I have a high tolerance for implausible. If my family suffered and died at the hands of some criminal, I might seek vigilante justice in a manner that resembles Charles Bronson in the Death Wish movies. Nevertheless I don't begrudge Batman or Spiderman their spandex.
And I don't begrudge the Riddler his question-marked spandex, because I understand his motivation. He wants to rob a bank or something. Nothing wrong with ill-gotten gain as a motive for villainy--unless you scale up the size of the payday too high. Does a thief ever steal more money than he can possibly spend in a lifetime? I'd expect a big-time thief to use the lolly to fund some hard-to-hide legitimate enterprise/purchase. And that will point the finger of blame at him. "Where did you get the money to buy Microsoft, Mr. Penguin?"
An interesting story is generally a contest of equals. If you create a super-detective Holmes, you need a super-villain Moriarty. And if you create a super-villain Moriarty, you have to give him an understandable motivation for his villainy. Money works, but only at the beginning of the villain's career. I suppose you can use the "thrill kill" motive, but that's hard to do believably.
I recently started reading a story about an asteroid-mining operation that comes under attack by some Greenpeace-like environmentalist nuts. (No, Greenpeace isn't filled with nuts. The story was fiction and the bad-guys' organization said things that reminded me of Greenpeace.) There's a satisfying space-battle with good guys and bad guys shooting it up in and around a moon-base. And the bad-guys manage to steal a space-ship--the flagship of the asteroid-mining company's fleet.
I quit reading.
I can imagine a nation-state summoning the resources to put men on the moon. Same goes for Google, Apple, or Microsoft. I can't see Greenpeace doing this. Same goes for Al Qaeda. It is just not plausible to me. Yes, those sorts of people can hijack airliners, or operate pirate ships on the high seas, but they are just too small an organization to have a space program.

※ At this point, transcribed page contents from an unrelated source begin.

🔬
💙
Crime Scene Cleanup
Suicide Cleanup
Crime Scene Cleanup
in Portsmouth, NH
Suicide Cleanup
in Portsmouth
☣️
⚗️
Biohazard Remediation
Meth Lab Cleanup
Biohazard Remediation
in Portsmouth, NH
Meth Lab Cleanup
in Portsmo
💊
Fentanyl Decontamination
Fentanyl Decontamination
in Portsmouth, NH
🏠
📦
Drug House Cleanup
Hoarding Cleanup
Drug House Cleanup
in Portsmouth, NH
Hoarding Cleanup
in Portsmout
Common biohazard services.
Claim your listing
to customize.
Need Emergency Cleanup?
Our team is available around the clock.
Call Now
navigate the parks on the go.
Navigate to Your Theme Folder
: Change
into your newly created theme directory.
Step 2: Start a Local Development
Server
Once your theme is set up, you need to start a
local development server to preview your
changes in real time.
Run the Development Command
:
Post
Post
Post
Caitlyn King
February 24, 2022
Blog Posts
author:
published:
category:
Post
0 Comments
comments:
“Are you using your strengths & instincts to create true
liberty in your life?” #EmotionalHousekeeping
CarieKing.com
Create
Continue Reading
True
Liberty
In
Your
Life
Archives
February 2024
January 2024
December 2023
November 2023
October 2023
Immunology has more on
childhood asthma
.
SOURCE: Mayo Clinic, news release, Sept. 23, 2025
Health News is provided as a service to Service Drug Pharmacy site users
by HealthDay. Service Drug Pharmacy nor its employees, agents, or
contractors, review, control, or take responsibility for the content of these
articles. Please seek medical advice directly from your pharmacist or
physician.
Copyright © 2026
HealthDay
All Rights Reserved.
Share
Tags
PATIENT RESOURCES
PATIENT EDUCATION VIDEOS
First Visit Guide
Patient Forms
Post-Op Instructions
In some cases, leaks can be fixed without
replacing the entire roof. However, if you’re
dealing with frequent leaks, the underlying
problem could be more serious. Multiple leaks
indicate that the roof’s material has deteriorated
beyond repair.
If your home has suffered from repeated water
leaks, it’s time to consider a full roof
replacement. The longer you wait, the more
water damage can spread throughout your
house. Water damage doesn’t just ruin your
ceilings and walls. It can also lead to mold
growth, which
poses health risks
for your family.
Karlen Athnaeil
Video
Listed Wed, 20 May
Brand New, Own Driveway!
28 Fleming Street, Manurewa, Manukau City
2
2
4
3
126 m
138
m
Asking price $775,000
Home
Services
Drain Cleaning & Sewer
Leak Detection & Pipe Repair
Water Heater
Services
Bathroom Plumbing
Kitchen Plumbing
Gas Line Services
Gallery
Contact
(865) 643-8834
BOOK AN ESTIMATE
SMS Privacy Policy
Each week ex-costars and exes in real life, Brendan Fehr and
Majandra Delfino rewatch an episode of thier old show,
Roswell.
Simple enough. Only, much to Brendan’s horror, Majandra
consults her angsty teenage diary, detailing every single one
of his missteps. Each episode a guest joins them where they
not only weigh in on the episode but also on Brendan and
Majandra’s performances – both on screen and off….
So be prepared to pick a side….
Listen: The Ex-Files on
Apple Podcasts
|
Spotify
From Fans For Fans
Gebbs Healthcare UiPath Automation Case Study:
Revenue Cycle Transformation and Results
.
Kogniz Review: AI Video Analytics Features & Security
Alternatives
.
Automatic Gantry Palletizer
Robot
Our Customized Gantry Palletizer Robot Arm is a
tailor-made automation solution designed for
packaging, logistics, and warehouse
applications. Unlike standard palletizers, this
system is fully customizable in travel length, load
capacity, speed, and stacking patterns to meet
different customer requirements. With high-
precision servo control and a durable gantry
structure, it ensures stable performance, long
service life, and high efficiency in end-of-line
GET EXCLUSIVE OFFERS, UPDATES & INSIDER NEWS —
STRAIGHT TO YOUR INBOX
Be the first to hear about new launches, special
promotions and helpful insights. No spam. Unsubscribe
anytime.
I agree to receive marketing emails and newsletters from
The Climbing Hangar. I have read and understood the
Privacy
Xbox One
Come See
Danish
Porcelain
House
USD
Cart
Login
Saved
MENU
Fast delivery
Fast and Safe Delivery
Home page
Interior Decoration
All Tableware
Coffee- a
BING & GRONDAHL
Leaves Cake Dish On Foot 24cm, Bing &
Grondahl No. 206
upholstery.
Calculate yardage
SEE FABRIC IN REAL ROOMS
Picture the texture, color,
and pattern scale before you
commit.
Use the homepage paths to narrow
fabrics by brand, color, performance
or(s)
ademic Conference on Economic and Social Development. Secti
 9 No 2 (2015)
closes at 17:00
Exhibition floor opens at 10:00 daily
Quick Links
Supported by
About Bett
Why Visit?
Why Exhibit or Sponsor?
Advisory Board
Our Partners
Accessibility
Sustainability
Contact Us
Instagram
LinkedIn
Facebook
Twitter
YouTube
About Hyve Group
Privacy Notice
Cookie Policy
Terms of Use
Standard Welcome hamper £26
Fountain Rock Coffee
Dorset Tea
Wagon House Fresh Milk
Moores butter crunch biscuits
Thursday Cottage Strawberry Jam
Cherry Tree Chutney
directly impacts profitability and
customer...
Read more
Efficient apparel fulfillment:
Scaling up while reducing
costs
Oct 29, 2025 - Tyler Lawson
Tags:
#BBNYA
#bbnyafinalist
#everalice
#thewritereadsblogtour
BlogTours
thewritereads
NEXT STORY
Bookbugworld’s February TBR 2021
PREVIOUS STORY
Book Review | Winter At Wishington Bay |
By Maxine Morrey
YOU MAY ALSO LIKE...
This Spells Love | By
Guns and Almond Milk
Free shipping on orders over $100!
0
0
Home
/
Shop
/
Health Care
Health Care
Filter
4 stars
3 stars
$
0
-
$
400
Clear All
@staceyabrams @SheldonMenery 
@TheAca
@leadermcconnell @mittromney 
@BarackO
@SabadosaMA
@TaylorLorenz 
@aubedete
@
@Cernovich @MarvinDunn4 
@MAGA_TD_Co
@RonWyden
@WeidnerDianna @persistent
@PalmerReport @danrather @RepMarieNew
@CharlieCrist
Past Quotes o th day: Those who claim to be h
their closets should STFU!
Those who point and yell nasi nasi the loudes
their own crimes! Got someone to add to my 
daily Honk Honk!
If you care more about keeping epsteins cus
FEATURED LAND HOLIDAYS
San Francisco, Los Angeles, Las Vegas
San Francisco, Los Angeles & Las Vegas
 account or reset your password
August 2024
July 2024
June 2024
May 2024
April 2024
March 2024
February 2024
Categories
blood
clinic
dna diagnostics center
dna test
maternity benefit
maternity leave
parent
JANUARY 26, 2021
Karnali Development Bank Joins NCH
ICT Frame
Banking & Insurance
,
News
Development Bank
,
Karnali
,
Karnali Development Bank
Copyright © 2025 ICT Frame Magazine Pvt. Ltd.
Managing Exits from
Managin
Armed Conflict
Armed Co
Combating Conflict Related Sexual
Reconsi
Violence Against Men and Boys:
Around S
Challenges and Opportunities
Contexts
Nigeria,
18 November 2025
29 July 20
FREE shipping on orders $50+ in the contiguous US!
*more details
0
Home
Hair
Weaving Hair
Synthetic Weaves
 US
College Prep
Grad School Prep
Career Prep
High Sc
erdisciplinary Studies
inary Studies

And if their malevolent design is to crash an asteroid into the Earth, why not use whatever means they used to insinuate their agents onto the moon base. Suppose you smash the Earth with an asteroid, you kill a bunch of people, and you destroy civilization. What's the payday in that? Oh, but humanity is despoiling Gaia and must be punished. Dude, you're going to despoil Gaia a lot more with your asteroid.
I don't buy it. It's not plausible. I jumped off the train.
So, I've uncovered another Writing Mantra just now: the villain must be plausible with a plausible motivation.
Some very good points here, and I am with you when it comes to giving up on books if characters' goals and motivations are not credible. Stories need to be coherent and make sense. The new version of Battlestar Galactica was scuppered by that - you couldn't run an artists' co-operative in California the way they ran the human race's last surviving battleship!
ReplyDeleteThough as to whether a thief ever steals more money than he can spend in a lifetime - well, plenty of people go on making money long after their first million, or even billion. Sometimes mere greed is plausible.
I really love that line "you couldn't run an artists' co-op in California"
ReplyDeleteMaybe I don't understand the criminal mind as well as I ought, but I'd figure that once a crook makes a score, he spends his days spending the loot, not going after more.
I love watching BBC's Sherlock, but I agree with you about Moriarty. I never could quite figure out why he became the villain he is. I think those kinds of stories, following the villain, are the most fascinating!
ReplyDeleteYou articulate very well how important a motive is in a story. Why should the villain be short changed? Motives are so central to how people operate daily!
When I write, I tend to imagine someone and then backtrack to see how he or she became this present person. Otherwise, as you say, it's not plausible. Great post!
I figure that determining a character's backstory is one of those elements of writing that nobody sees (or should see) that I call "scaffolding."